The moves come on the opening day of Labour’s conference in Brighton, at which the party will attempt to spell out a series of policies which appeal to voters.
The conference begins with the party’s high command reeling over the damaging revelations of plots, smears and feuds in the memoirs of Gordon Brown’s spin doctor Damian McBride.
It also follows a summer in which senior party figures were accused of being invisible and a gradual shrinking of Labour’s opinion poll lead over the Conservatives.
Senior Labour figures claim the new policy announcements signal a new approach on the economy and a new approach on immigration.
In an interview with the Sunday Mirror, Mr Miliband said the Labour Party was "changing under my leadership" and had "learned lessons from the past".
He said: "I want a high wage British economy, not a low wage brutish economy.

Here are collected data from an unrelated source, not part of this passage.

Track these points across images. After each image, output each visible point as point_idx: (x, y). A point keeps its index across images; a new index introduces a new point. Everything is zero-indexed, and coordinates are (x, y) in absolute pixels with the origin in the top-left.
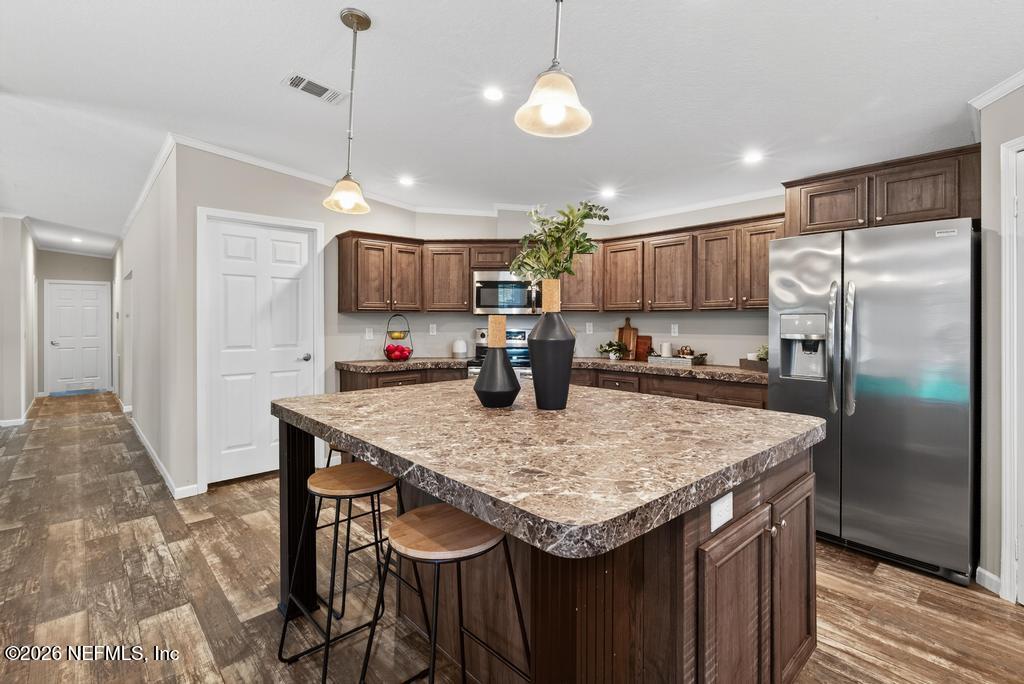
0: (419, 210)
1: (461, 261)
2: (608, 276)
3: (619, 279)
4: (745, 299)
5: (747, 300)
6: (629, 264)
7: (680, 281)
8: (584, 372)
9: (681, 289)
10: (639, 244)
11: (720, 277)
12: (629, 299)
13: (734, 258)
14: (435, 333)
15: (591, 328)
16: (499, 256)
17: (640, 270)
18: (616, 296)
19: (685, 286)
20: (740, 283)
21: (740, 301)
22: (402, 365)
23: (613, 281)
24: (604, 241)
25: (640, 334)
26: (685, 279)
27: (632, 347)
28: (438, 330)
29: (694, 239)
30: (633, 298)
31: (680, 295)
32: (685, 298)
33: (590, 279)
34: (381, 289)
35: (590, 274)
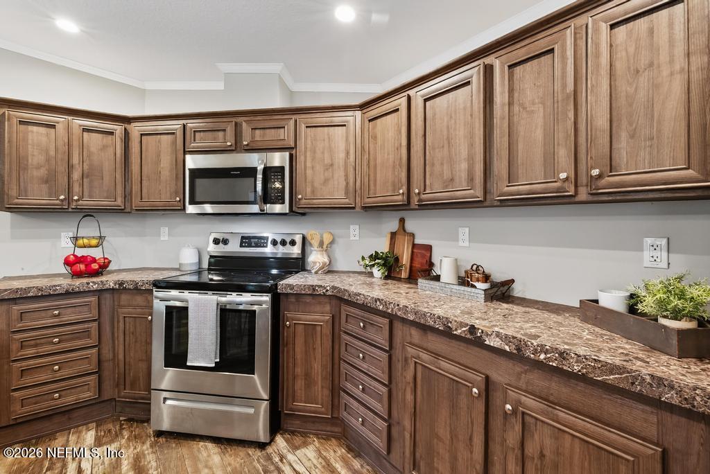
0: (149, 86)
1: (174, 142)
2: (366, 156)
3: (379, 161)
4: (595, 172)
5: (600, 176)
6: (391, 134)
7: (464, 153)
8: (322, 299)
9: (464, 166)
10: (404, 101)
11: (539, 134)
12: (390, 188)
13: (570, 87)
14: (166, 238)
15: (357, 232)
16: (221, 134)
17: (404, 142)
18: (375, 185)
19: (471, 159)
20: (582, 140)
21: (583, 179)
22: (94, 283)
23: (372, 163)
24: (363, 106)
25: (417, 241)
26: (471, 145)
27: (405, 259)
28: (169, 235)
29: (489, 70)
30: (395, 187)
31: (464, 175)
32: (471, 179)
33: (342, 163)
34: (49, 180)
35: (342, 155)
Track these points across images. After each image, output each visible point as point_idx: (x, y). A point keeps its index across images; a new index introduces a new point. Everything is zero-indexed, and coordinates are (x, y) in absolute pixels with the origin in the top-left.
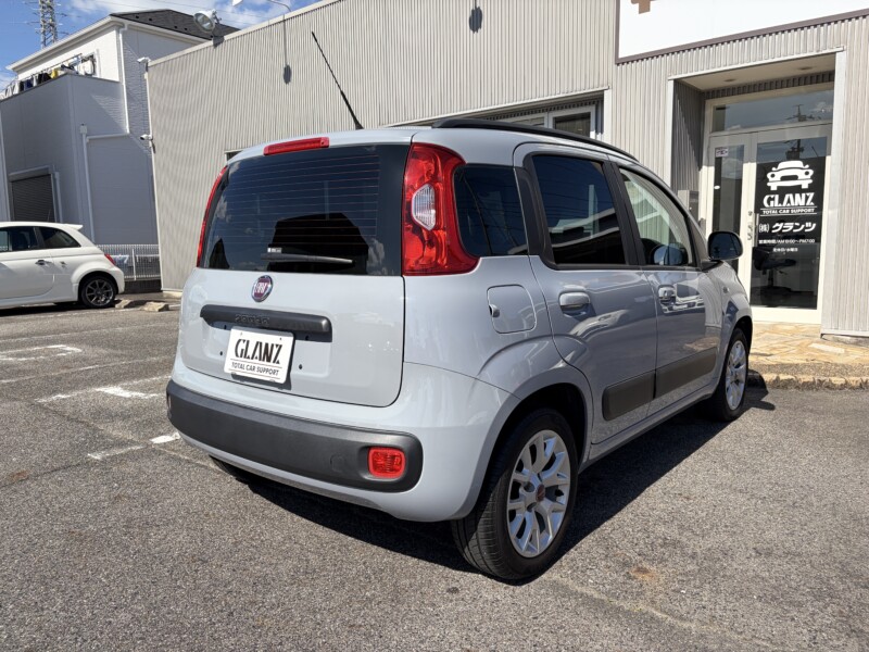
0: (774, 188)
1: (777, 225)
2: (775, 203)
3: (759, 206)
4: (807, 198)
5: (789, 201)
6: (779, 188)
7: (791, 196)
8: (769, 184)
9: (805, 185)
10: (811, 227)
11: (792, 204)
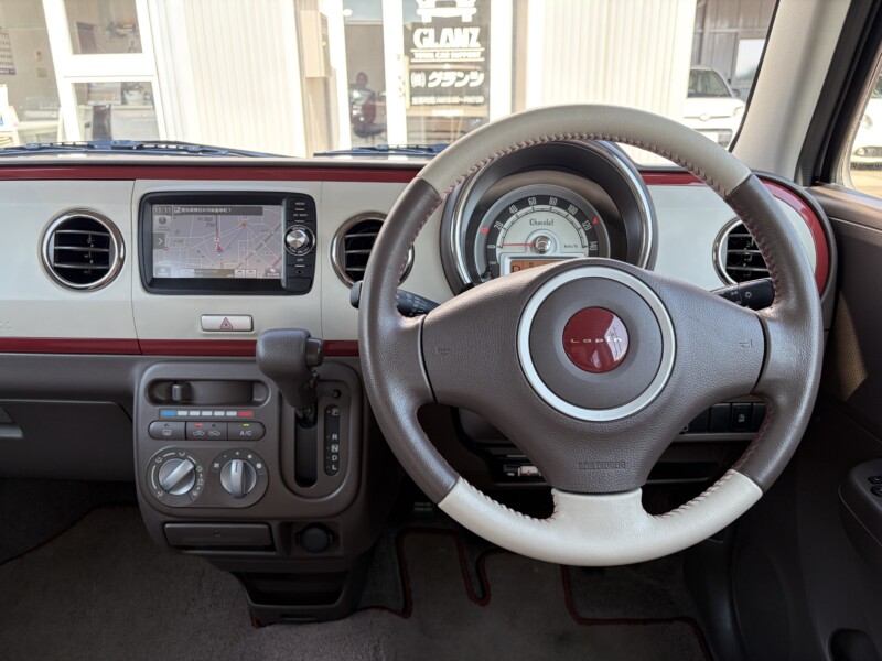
0: (427, 19)
1: (433, 75)
2: (430, 41)
3: (409, 46)
4: (470, 35)
5: (448, 41)
6: (433, 18)
7: (450, 30)
8: (419, 12)
9: (467, 18)
10: (476, 78)
11: (453, 43)
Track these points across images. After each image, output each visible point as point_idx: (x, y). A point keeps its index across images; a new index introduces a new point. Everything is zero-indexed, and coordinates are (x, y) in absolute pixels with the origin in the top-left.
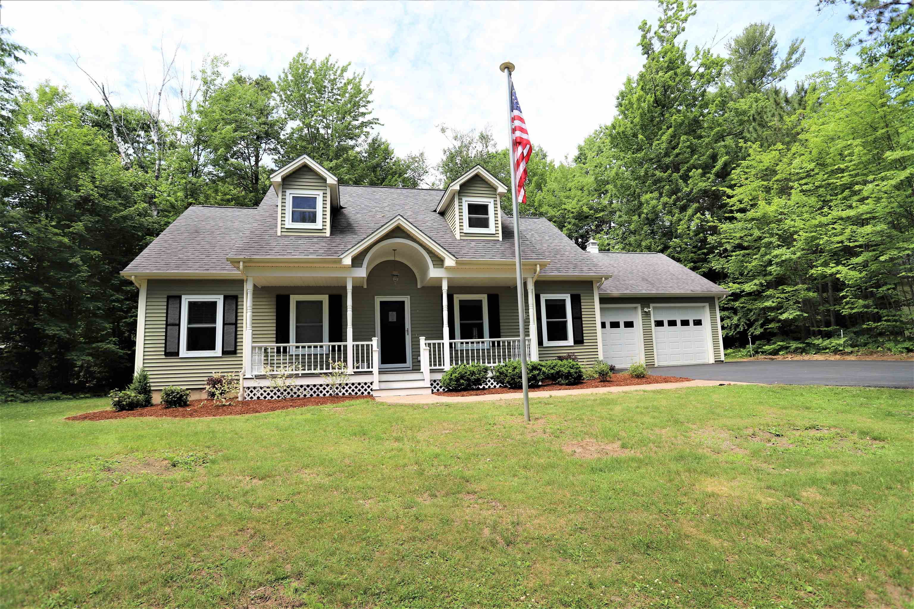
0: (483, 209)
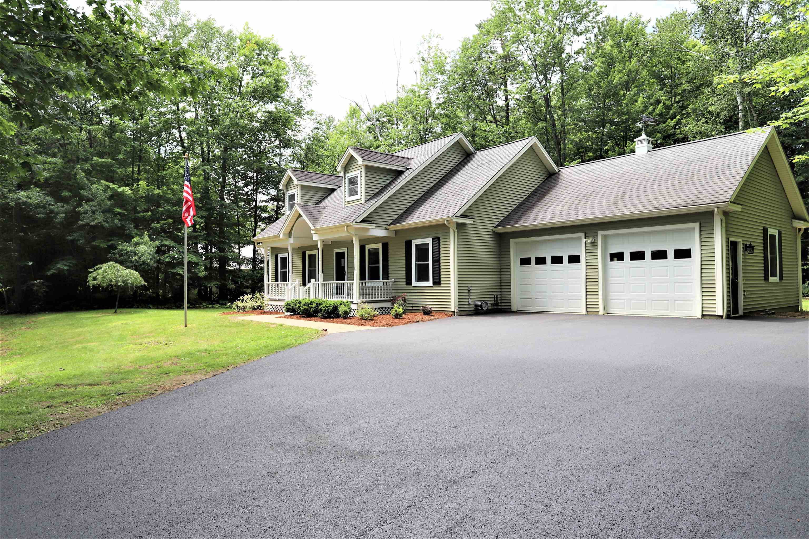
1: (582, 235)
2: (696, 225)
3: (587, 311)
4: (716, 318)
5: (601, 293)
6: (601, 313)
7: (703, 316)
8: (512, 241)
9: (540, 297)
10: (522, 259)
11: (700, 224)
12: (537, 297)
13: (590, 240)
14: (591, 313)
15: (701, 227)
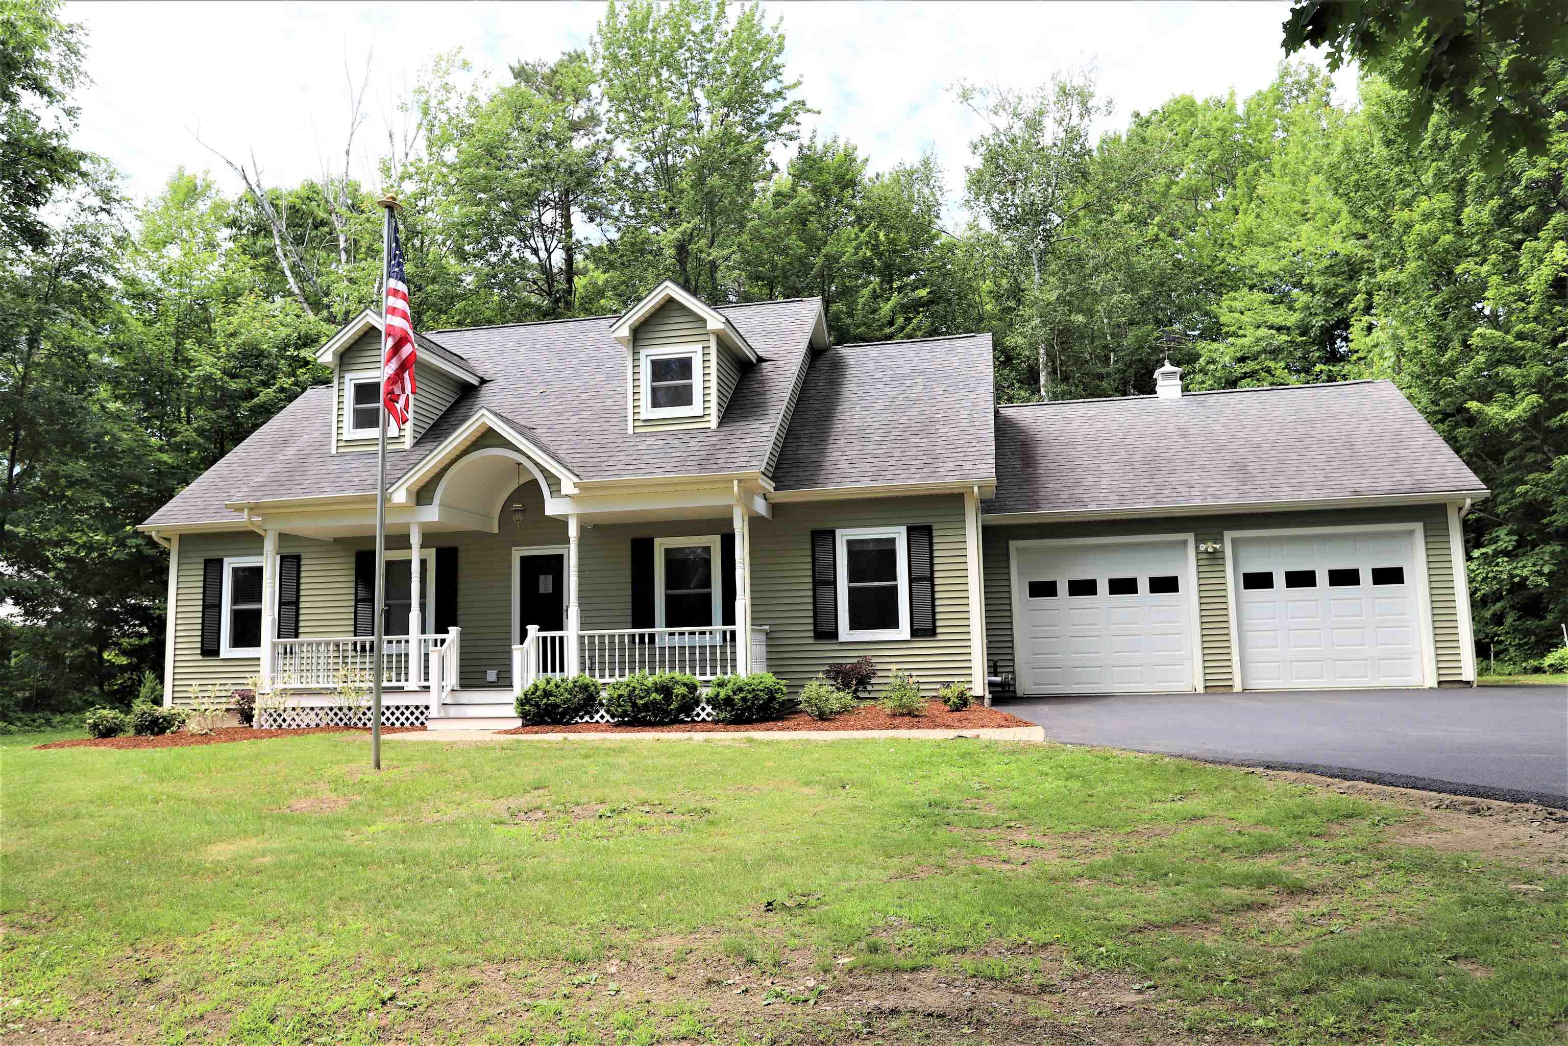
0: (684, 367)
1: (1190, 537)
2: (1418, 527)
3: (1206, 687)
4: (1461, 685)
5: (1235, 650)
6: (1238, 688)
7: (1440, 683)
8: (1013, 545)
9: (1079, 664)
10: (1032, 585)
11: (1425, 525)
12: (1075, 664)
13: (1210, 547)
14: (1213, 690)
15: (1425, 530)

We've got plans to make that happen, to drive up skills.
"So we are going to say to any firm that wants to bring in a foreign worker that they also have to train up someone who is a local worker, training up the next generation.
"We think that can create up to 125,000 new apprenticeships over the course of five years and that is a massive boost for skills for our young people."
Mr Miliband said the tenfold increase in fines for the minimum wage would "stop the exploitation which undercuts workers that are already here".
Senior party figures spoke out on Sunday morning to back up Mr Miliband's pledges.
Labour's shadow business secretary Chuka Umunna told Sky News the proposal aimed to deal with the reason why large companies employed people from abroad.
He said: "(Large companies) say that there are skills gaps and we do not have enough people with the skills they need.
"What we are saying is that if they are bringing people in (from abroad), they also ensure that we are skilling people (with) the provision of training apprenticeships."
Yvette Cooper, shadow home secretary, sought to explain how the policy would work, adding: "Already, if people want to bring in what's called the tier-two worker from abroad, they have to meet certain conditions.
"We don't think it's good for the long term health of our economy for companies to be reliant on bringing in skilled workers always from abroad and not supporting investment in skills and training we need to have at home."
However, Conservatives said that Mr Miliband's apprenticeship proposal would breach EU law.
Party sources denounced the raft of policy announcements made by the Labour leader in the run-up to the conference as a "shambles" which was "unravelling".
Skills minister Matthew Hancock said: "I have been advised by Government lawyers that legislating to require hiring British apprentices would be contrary to EU law."
The Tories said that, to be compliant with European rules on free movement of labour, Mr Miliband's policy would have to require companies to take on an EU-national apprentice, rather than a UK national, for every non-EU worker hired.
On Sunday morning, Mr Miliband told the BBC's Andrew Marr he urged Mr Brown to sack Mr McBride over concerns the spin doctor was briefing against senior Labour colleagues.
Mr McBride's memoirs are being serialised in the Daily Mail.
On voting intentions Labour's lead over the Tories is barely changed, at eight points: Con 28% (0), Lab 36% (-1), UKIP 17% (-2), LD 10% (+2) and Others 9% (+1).
But Mr Miliband's ratings are poor, with 52% saying that he doesn't have the qualities to be an effective prime minister.
However, more people say they and their families would be better off if Labour won the election (30%) than if the Conservatives did (22%).